[Opening Text passage section]
The moment I knew I was no longer a child

“You need a professional wardrobe.” Mom said as we sat in my grandparents basement, on the old couches that had always been apart of the decor but had been relegated to the basement for the past ten years. I sunk deeper into the old cushions.

“Professional?” My nose and mouth were raised in a half disgusted look, not the full on “Lorraine Face” that maybe the only sign that I am actually related to my dear grandmother and my dad and friends liked to tease me about, but still showing my dislike of the idea.

“You can’t wear jeans and t-shirts at your internship.”

I sighed, knowing she was right but having never really thought about it before.  Another change. Can I really pull off a professional look?  Find something professional yet functional for getting down and playing with kids all day and possibly getting messy?  And comfortable? And then another sad thought crossed my mind.  One more week of EFY and then I really have to grow up.

My two closest/longest/childhood best friends/cousins Kacie and Chandra got married this summer.  Kacie in June.  Chandra in August.  Many of my friends are celebrating their one or two year wedding anniversaries.  Many of them have babies already. Living the Mormon dream. We’re not even to our fifth high school reunion yet. They all make me feel so young.  I’m not ready to trade my freedom in yet. I would be a terrible wife and mother.  I’m too selfish. I don’t know enough yet.

I got in my first car accident in April.  It wasn’t my fault.  My car was totaled.  I was pretty banged up for a weekend.  I had to deal with insurance and buy a new car while dealing with school, preparing for finals, applying for internships for after graduation, working, preparing to officially move out of my nightmare apartment and figuring out me and Blake.  I felt stressed. I felt overwhelmed. I felt grown up.

I got called up for Jury duty in March.  And I actually got picked.  Despite having excellent excuses like a medical condition and school.  They still picked me.  I spent a week heading downtown to the courthouse and spending my whole day being a good citizen and participating in a fair trial for one of my peers.  He really was one of my peers, about my age, and he had already made some bad choices that had ruined his life.  We found him guilty.  We sent him to prison.  I was a part of that decision.  I felt the weight of the responsibility. Many people older than me had never had that responsibility.  I felt like a grown up.
[Closing Text passage section]
● **What to do**:
• a. Reproduce the essay about growing up word for word, from "The moment I" to "of the idea.".
• b. Answer these questions using the essay about growing up.
(i) In which month was the writer called up for jury duty?
(ii) What happened to the writer's car in the April accident?
(iii) Which cousin got married in June?
The rows that follow are separate material and have no connection to the essay about growing up.
[Opening Information supplied section]
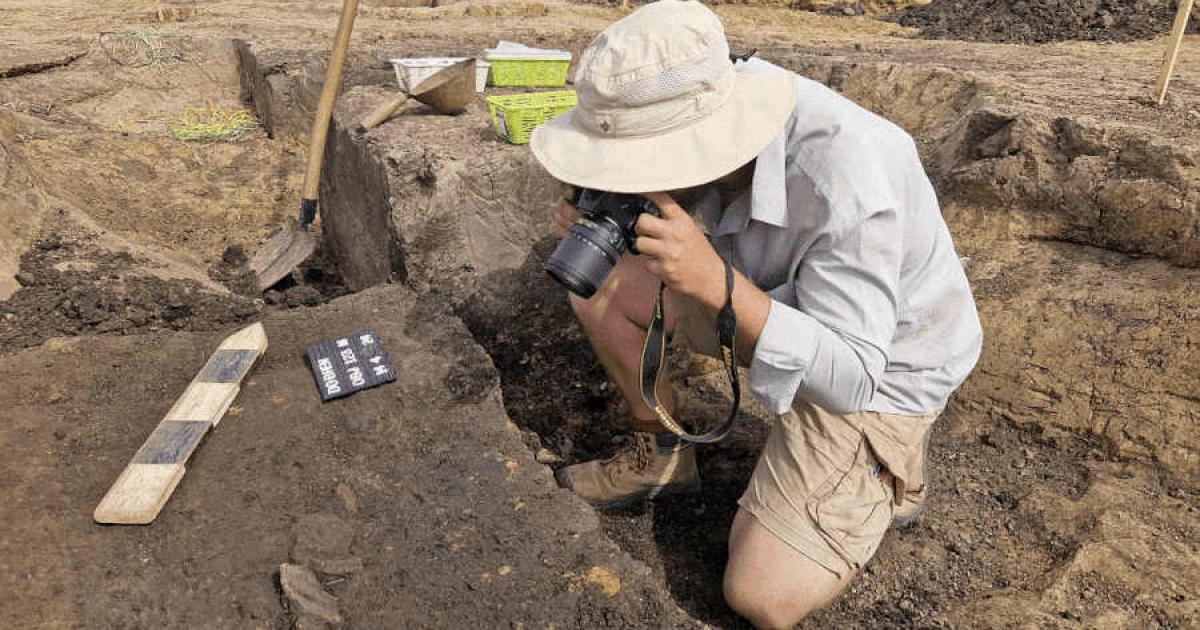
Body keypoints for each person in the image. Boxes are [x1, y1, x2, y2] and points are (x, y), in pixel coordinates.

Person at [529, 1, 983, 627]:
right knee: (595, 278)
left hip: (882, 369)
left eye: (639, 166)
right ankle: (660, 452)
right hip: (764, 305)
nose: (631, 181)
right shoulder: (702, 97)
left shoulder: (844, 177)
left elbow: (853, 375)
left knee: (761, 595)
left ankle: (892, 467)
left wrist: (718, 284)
[Closing Information supplied section]
● **Responses to the tasks**:
• a.
The moment I knew I was no longer a child

“You need a professional wardrobe.” Mom said as we sat in my grandparents basement, on the old couches that had always been apart of the decor but had been relegated to the basement for the past ten years. I sunk deeper into the old cushions.

“Professional?” My nose and mouth were raised in a half disgusted look, not the full on “Lorraine Face” that maybe the only sign that I am actually related to my dear grandmother and my dad and friends liked to tease me about, but still showing my dislike of the idea.

• b.
(i) March
(ii) It was totaled.
(iii) Kacie